IN HIS APARTMENT.
SINGOLO ATTO.
Misaki si
rigirava tra le mani quel pezzetto di foglio, ormai tutto spiegazzato,
dove vi
era scritto, in una calligrafia abbastanza chiara,
l’indirizzo di Usui.
Palazzo grigio. Stanza No.000, ultimo piano. Così
recitava quel piccolo
foglio di carta.
Si sentiva in colpa per avergli causato quelle ferite alle braccia, non
l’aveva
fatto volontariamente questo è certo, ma rimaneva sempre lei
la motivazione del
suo “dolore fisico”.
Sì, era questa la motivazione per cui voleva andarlo a
trovare; non c’entrava
nulla il fatto che in fondo sentiva solamente il bisogno di vederlo, di
stargli
accanto. E…
Forse era talmente agitata che non sentiva neanche il suo
cuore che le
batteva così forte nel petto.
Forse era talmente agitata che non capiva che
quando lui non c’era o se
ne andava lei si sentiva sola.(*)
Facendo un respiro profondo, e inghiottendo un po’ di saliva,
avanzò di un paio
di passi trovandosi davanti al portone dell’edifico.

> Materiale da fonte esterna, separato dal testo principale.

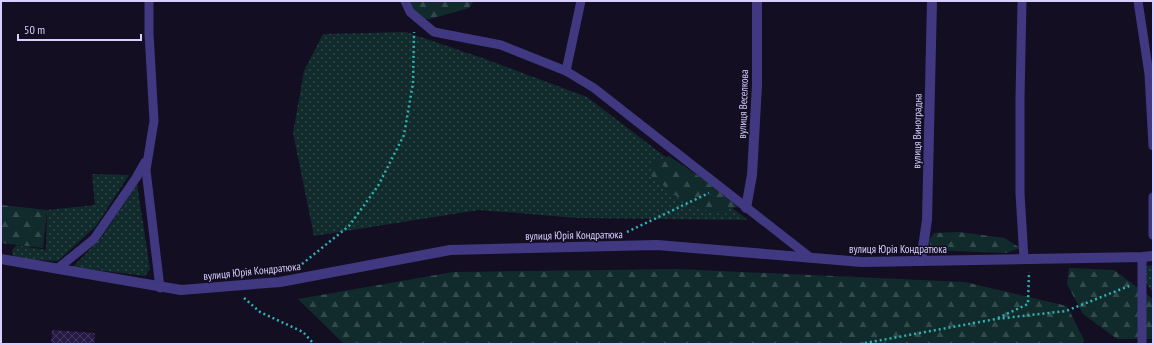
<svg xmlns="http://www.w3.org/2000/svg" width="1154" height="345" font-family="'PT Sans Narrow',sans-serif">
<style>
.grass{fill:url(#grass-dots)}
.forest{fill:url(#forest-firs)}
.building{fill:url(#building-cross-hatch)}
.lines{fill:none;stroke-linecap:round;stroke-linejoin:round}
.path{stroke:#2eb3b4;stroke-width:2.5;stroke-dasharray:2 3;stroke-linecap:butt}
.service{stroke:#403981;stroke-width:9}
.minor{stroke:#403981;stroke-width:10}
.labels{text-anchor:middle;dominant-baseline:central;stroke-width:3;stroke-linejoin:round;paint-order:stroke}
.street-label{font-size:11px;fill:#d8cfff;stroke:#130e22}
</style>
<defs>
<pattern id="grass-dots" width="8" height="8" patternUnits="userSpaceOnUse"><rect width="8" height="8" fill="#112b2c"/><path d="M2 2h.1M6 6h.1" fill="none" stroke="#33494c" stroke-width="1.8" stroke-linecap="round"/></pattern>
<pattern id="forest-firs" width="22" height="20" patternUnits="userSpaceOnUse"><rect width="22" height="20" fill="#112b2c"/><path d="M5 1l3.5 6h-7zM16 11l3.5 6h-7z" fill="#33494c"/></pattern>
<pattern id="building-cross-hatch" width="8" height="8" patternUnits="userSpaceOnUse"><rect width="8" height="8" fill="#251a43"/><path d="M0 0l8 8M0 8l8-8" fill="none" stroke="#443a5f"/></pattern>
</defs>
<rect width="100%" height="100%" fill="#130e22"/>
<!-- grass -->
<g class="grass">
<polygon points="406,32 485,59 587,97 748,220 577,218 479,210 314,236 293,133 304,71 323,34"/>
<polygon points="92,174 129,175 96,226 58,261 14,259 12,250 17,245 46,250 47,210 95,205"/>
<polygon points="137,184 150,269 145,276 73,267 101,238"/>
<polygon points="1153,265 1153,293 1146,283 1146,266"/>
</g>
<!-- forest -->
<g class="forest">
<polygon points="409,1 474,1 469,8 430,19 418,19"/>
<polygon points="669,156 706,181 738,207 714,213 685,203 650,175 652,162"/>
<polygon points="1,205 47,210 43,248 1,243"/>
<polygon points="959,232 1005,238 1020,248 1006,253 931,250 929,240 934,233"/>
<polygon points="1069,268 1114,270 1153,299 1153,339 1117,339 1083,314 1067,284"/>
<polygon points="677,269 965,282 1067,306 1084,340 1082,344 344,344 298,299 453,272"/>
</g>
<!-- building -->
<polygon class="building" points="52,330 95,333 94,344 51,344"/>
<g class="lines">
<!-- path -->
<g class="path">
<polyline points="627,232 709,193"/>
<polyline points="302,264 349,226 378,186 404,135 413,83 414,32"/>
<polyline points="244,298 260,312 303,332 314,344"/>
<polyline points="998,318 1028,304 1029,272"/>
<polyline points="860,344 996,319 1066,311 1129,286"/>
</g>
<!-- service -->
<g class="service">
<polyline points="149,1 149,33 154,121 146,170 160,288"/>
<polyline points="405,1 410,12 434,32 501,45 566,71 594,88 811,258"/>
<polyline points="1022,1 1020,98 1020,193 1024,259"/>
<polyline points="1138,1 1149,74 1153,146"/>
<polyline points="566,71 581,1"/>
<polyline points="1153,197 1153,235"/>
<polyline points="57,269 94,239 136,178 145,162"/>
<polyline points="1142,344 1142,257"/>
</g>
<!-- minor -->
<g class="minor">
<polyline points="746,208 752,175 757,85 757,1"/>
<polyline points="1,259 181,290 280,282 450,250 657,245 862,262 1142,257 1153,256"/>
<polyline points="921,261 927,220 932,1"/>
</g>
</g>
<g class="labels">
<!-- street labels -->
<g class="street-label">
<text transform="translate(743 104) rotate(-88)">вулиця Веселкова</text>
<text transform="translate(917 131) rotate(-89)">вулиця Виноградна</text>
<text transform="translate(574 235) rotate(-1)">вулиця Юрія Кондратюка</text>
<text x="898" y="249">вулиця Юрія Кондратюка</text>
<text transform="translate(252 271) rotate(-6)">вулиця Юрія Кондратюка</text>
</g>
</g>
<!-- border -->
<rect width="1154" height="345" fill="none" stroke="#d8cfff" stroke-width="4"/>
<!-- scale -->
<path d="M18 34v6h123v-6" fill="none" stroke="#d8cfff" stroke-width="2"/>
<text x="24" y="34" font-size="12" fill="#d8cfff" stroke="#130e22" stroke-width="3" paint-order="stroke">50 m</text>
</svg>
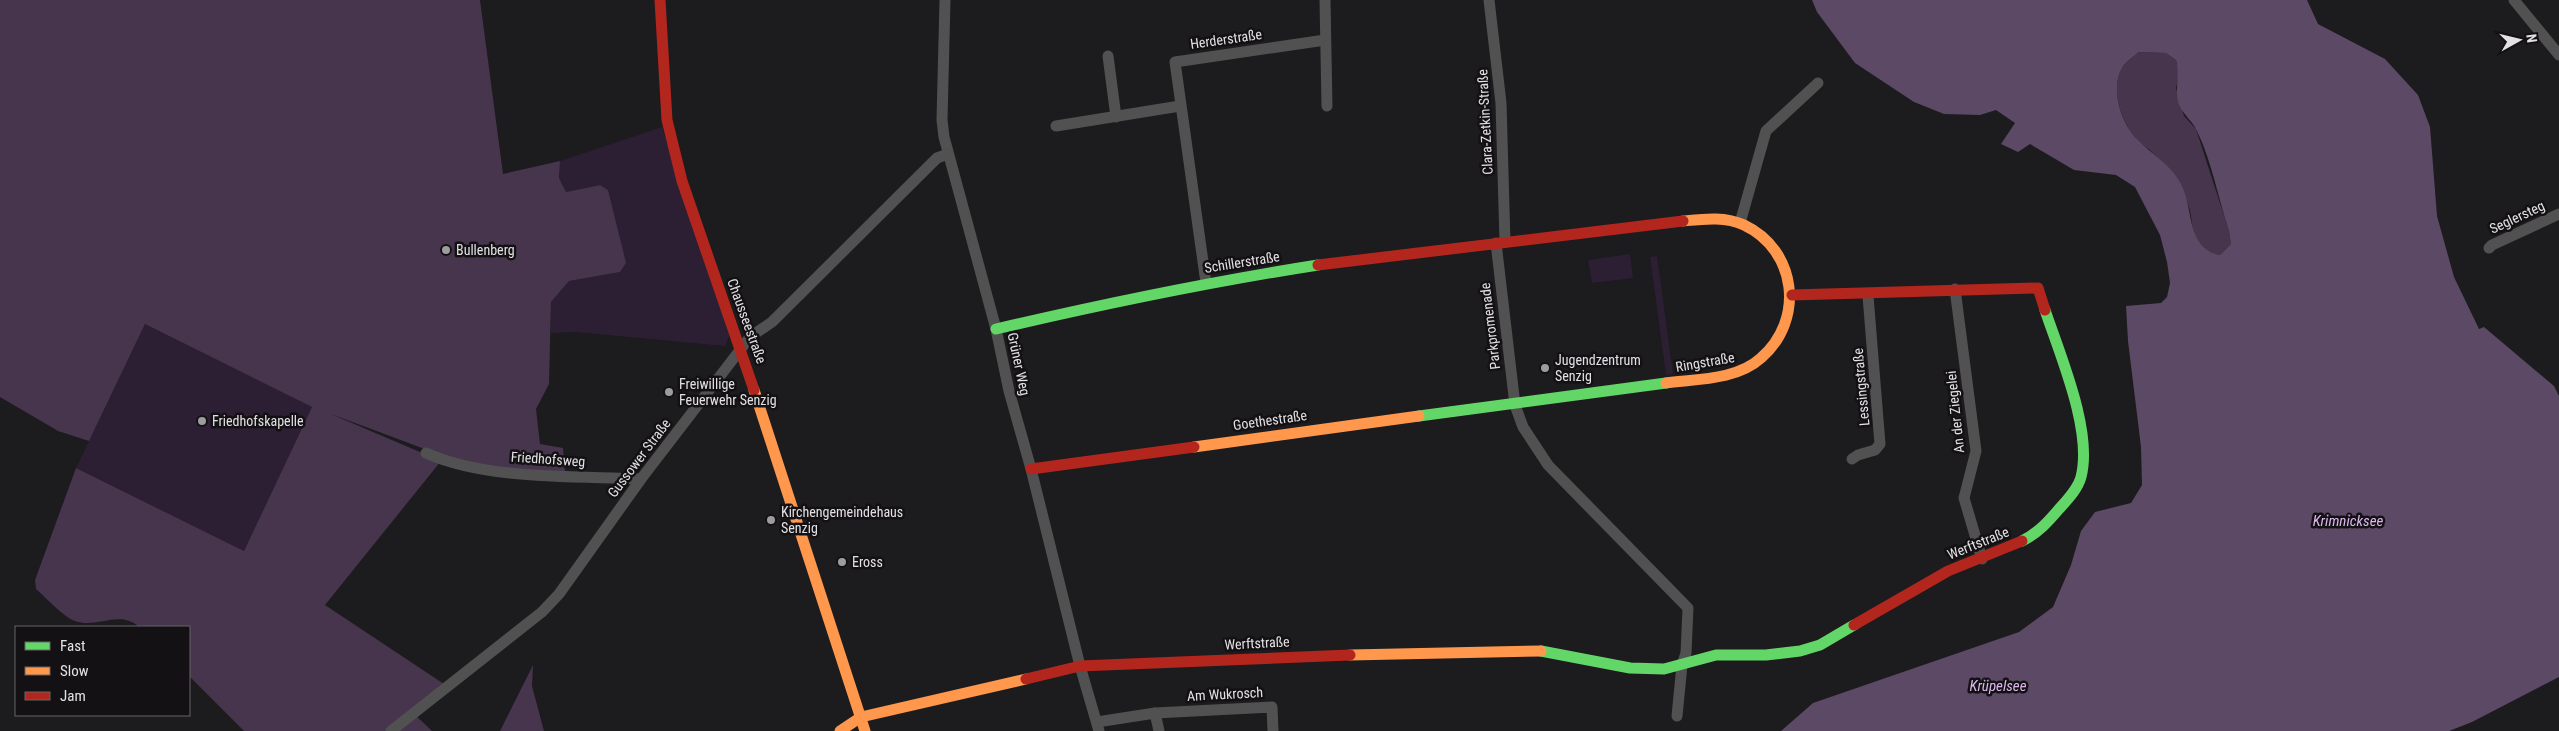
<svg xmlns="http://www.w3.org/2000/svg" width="2559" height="731" viewBox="0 0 2559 731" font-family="'Roboto Condensed',sans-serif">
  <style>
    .green { fill: #2c1e33 }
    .forest { fill: #46354d }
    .water { fill: #5c4965; fill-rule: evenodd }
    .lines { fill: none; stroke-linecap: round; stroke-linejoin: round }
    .street { stroke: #515151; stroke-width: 11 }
    .fast { stroke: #63d668; stroke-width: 11 }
    .slow { stroke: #ff974d; stroke-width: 11 }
    .jam { stroke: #b3261e; stroke-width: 11 }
    .poi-dot { fill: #9d9c9e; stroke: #141115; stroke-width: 2 }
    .labels { text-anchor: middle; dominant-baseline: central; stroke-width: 5; stroke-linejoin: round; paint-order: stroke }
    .street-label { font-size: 14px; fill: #e3e1e4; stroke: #141115 }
    .poi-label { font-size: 14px; fill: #e3e1e4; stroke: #141115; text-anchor: start }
    .water-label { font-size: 15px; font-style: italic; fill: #dbb7ed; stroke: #141115 }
  </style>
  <rect width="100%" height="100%" fill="#1c1b1d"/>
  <g class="green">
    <polygon points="662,127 730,334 725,346 575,332 551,333 551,302 569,281 620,272 600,185 566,192 559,178 560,161"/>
    <polygon points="1630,254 1633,278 1592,283 1588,260"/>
    <polygon points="1657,256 1673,374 1666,375 1650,257"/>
    <polygon points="145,324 312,407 244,551 76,468"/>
  </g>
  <g class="forest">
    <path d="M 0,0 L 480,0 L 503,174 L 560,161 L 559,178 L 566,192 L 600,185 L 608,190 L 626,263 L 620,272 L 569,281 L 551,302 L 549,384 L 536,409 L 540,444 L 563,448 L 565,471 L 530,471 L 454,460 L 331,414 L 441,461 L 325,605 L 444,684 L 411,711 L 432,731 L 244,731 L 189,676 L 189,627 L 139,627 C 120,609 97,629 75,621 C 65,618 46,598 36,589 L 35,580 L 76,468 L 244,551 L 312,407 L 145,324 L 89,441 L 58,431 L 0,397 Z"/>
    <path d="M 2139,52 L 2166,53 L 2176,60 L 2179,75 L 2176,88 L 2184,116 L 2196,129 L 2229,231 L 2231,244 L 2220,255 C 2183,247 2198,219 2185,198 C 2178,184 2168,168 2157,157 C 2151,150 2143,146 2137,139 C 2121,122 2110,89 2122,68 C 2126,61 2133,57 2139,52 Z"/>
    <polygon points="533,665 532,686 544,731 500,731"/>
  </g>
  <path class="water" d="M 1812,0 L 2307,0 L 2318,24 L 2385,59 L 2418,95 L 2430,127 L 2437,216 L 2454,277 L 2479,329 L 2484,327 L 2554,386 L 2559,396 L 2559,677 L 2472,722 L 2449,731 L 1781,731 L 1813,703 L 2019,632 L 2053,607 L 2071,565 L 2081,531 L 2095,512 L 2131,503 L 2142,485 L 2141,447 L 2128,341 L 2126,306 L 2161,303 L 2167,297 L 2170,283 L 2167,262 L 2160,235 L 2135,187 L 2116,175 L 2074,170 L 2030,144 L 2018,152 L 2001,144 L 2015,123 L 1996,110 L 1980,115 L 1944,114 L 1914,102 L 1855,63 L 1817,12 ZM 2139,52 L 2166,53 L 2176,60 C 2180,76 2175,87 2178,102 C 2182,114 2192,120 2197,131 C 2212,162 2218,198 2229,231 L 2231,244 L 2220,255 C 2183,247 2196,205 2178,179 C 2168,163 2150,153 2137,139 C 2121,123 2110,89 2122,68 C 2126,61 2133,57 2139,52 Z"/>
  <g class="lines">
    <g class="street">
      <polyline points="945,0 942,120 944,137 996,329 1009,391 1031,469 1080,666 1099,731"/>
      <polyline points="1325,0 1327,106"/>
      <polyline points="1489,0 1501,103 1505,242"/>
      <polyline points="2514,0 2559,55"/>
      <polyline points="1108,56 1116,117"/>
      <polyline points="1056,126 1180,106"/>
      <polyline points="1740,223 1766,131 1818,83"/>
      <polyline points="1496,243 1515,405 1523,427 1548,465 1688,608 1686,653 1682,665 1677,716"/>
      <polyline points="2489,248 2492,245 2559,214"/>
      <polyline points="1206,283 1175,62 1325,40"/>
      <polyline points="1955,289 1976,451 1964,498 1982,559"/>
      <path d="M 426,453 C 486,480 575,476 641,479"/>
      <polyline points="1852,459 1858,455 1875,450 1880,444 1868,296"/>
      <polyline points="1155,713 1272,707 1273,731"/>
      <polyline points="1097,722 1155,713 1159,731"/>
      <polyline points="391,731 542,612 559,594 641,479 750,337 772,322 937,158 948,154"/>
    </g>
    <g class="fast">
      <path d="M 996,329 C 1103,304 1209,282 1318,265"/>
      <polyline points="1419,416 1666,383"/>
      <path d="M 2022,541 C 2038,533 2048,522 2059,509 C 2067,500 2078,489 2081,477 C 2093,431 2060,355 2045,310"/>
      <polyline points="1541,651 1630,668 1664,669 1716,655 1766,655 1800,651 1820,645 1854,625"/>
    </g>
    <g class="slow">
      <path d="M 1666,383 C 1697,379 1737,380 1761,358 C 1805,320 1797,250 1744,225 C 1725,216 1703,219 1683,221"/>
      <polyline points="754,390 865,731"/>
      <polyline points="1194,447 1419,416"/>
      <polyline points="1350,655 1541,651"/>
      <polyline points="840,731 861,717 1026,679"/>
    </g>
    <g class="jam">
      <polyline points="660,0 667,120 682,181 754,390"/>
      <polyline points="1318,265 1683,221"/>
      <polyline points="1792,295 2038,288 2045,310"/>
      <polyline points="1031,469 1194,447"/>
      <polyline points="1854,625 1948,571 2022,541"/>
      <polyline points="1026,679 1080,666 1350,655"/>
    </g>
  </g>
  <g class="poi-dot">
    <circle cx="446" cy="250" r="5"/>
    <circle cx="1545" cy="368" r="5"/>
    <circle cx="669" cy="392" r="5"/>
    <circle cx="202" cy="421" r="5"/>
    <circle cx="771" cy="520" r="5"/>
    <circle cx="842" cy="562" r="5"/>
  </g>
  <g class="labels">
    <g class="street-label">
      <text transform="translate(1226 39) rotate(-8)">Herderstraße</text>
      <text transform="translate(1485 122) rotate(-93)">Clara-Zetkin-Straße</text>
      <text transform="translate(2517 217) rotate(-25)">Seglersteg</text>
      <text transform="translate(1242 262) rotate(-9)">Schillerstraße</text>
      <text transform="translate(747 321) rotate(70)">Chausseestraße</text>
      <text transform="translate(1490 326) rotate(-97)">Parkpromenade</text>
      <text transform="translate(1705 362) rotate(-10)">Ringstraße</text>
      <text transform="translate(1019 364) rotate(78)">Grüner Weg</text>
      <text transform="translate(1861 387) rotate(-95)">Lessingstraße</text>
      <text transform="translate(1955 412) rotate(-96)">An der Ziegelei</text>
      <text transform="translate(1270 420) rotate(-8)">Goethestraße</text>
      <text transform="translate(639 458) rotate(-53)">Gussower Straße</text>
      <text transform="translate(548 459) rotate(4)">Friedhofsweg</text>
      <text transform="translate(1978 543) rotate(-22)">Werftstraße</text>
      <text transform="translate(1257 643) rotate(-3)">Werftstraße</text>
      <text transform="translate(1225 694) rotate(-3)">Am Wukrosch</text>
    </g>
    <g class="poi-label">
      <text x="456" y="250">Bullenberg</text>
      <text x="1555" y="360">Jugendzentrum<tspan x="1555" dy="16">Senzig</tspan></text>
      <text x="679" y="384">Freiwillige<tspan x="679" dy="16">Feuerwehr Senzig</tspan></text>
      <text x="212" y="421">Friedhofskapelle</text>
      <text x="781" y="512">Kirchengemeindehaus<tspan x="781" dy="16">Senzig</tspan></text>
      <text x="852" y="562">Eross</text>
    </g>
    <g class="water-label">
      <text x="2348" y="521">Krimnicksee</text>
      <text x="1998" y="686">Krüpelsee</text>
    </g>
  </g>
  <rect x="15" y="626" width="175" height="90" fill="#141115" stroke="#676468"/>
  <rect x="25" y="642" width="25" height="8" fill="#63d668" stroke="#676468"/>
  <text x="60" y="651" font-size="15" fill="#e3e1e4">Fast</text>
  <rect x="25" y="667" width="25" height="8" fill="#ff974d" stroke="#676468"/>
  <text x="60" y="676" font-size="15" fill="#e3e1e4">Slow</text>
  <rect x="25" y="692" width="25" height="8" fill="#b3261e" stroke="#676468"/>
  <text x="60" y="701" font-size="15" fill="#e3e1e4">Jam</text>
  <g transform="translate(2519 40) rotate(82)" stroke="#141115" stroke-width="4" paint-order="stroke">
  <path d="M0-4L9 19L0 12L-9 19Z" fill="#e3e1e4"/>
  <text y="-8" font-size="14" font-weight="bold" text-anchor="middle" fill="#e3e1e4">N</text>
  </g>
</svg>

Stava per citofonare, pigiando un piccolo bottoncino nero vicino alla
scritta:
“Takumi U.”, quando il portone si aprì
mostrando la figura di una signora
minuta seguita da un gattino.
La signora la guardò con curiosità mista a
tenerezza, chiedendole: «Cosa ci fa
qui una bella ragazza come te?», a Misaki le si imporporarono
le guance, «Io…
Beh, sono venuta a trovare un… Amico.», rispose
con una nota di incertezza
all’inizio e alla fine.
Per cercare di terminare quella breve, ma imbarazzante situazione si
scusò, per
poi mormorare un “arrivederci.”, e sorpassarla.
«Oh, sicuramente sta andando a fare visita a quel bel
giovanotto di nome Usui,
che dici Gypsy?», domandò l’anziana
donna rivolgendosi al suo gatto, che mugolò
come a risponderle, la donna si voltò a guardarla, e Misaki
sentì quello
sguardo bruciarle la schiena, «Starebbero bene
insieme.», disse tra sé e sé la
donna, «Ah, l’amour.»,
sospirò subito dopo, uscendo definitivamente dal
palazzo insieme al suo micio.
Quella donna l’aveva resa nervosa, così Misaki
preferì salire le scale che
prendere l’ascensore, in modo da rimandare almeno per un
po’ il momento in cui
avrebbe avuto davanti Usui.
Di sicuro, non si sarebbe mai immaginata l’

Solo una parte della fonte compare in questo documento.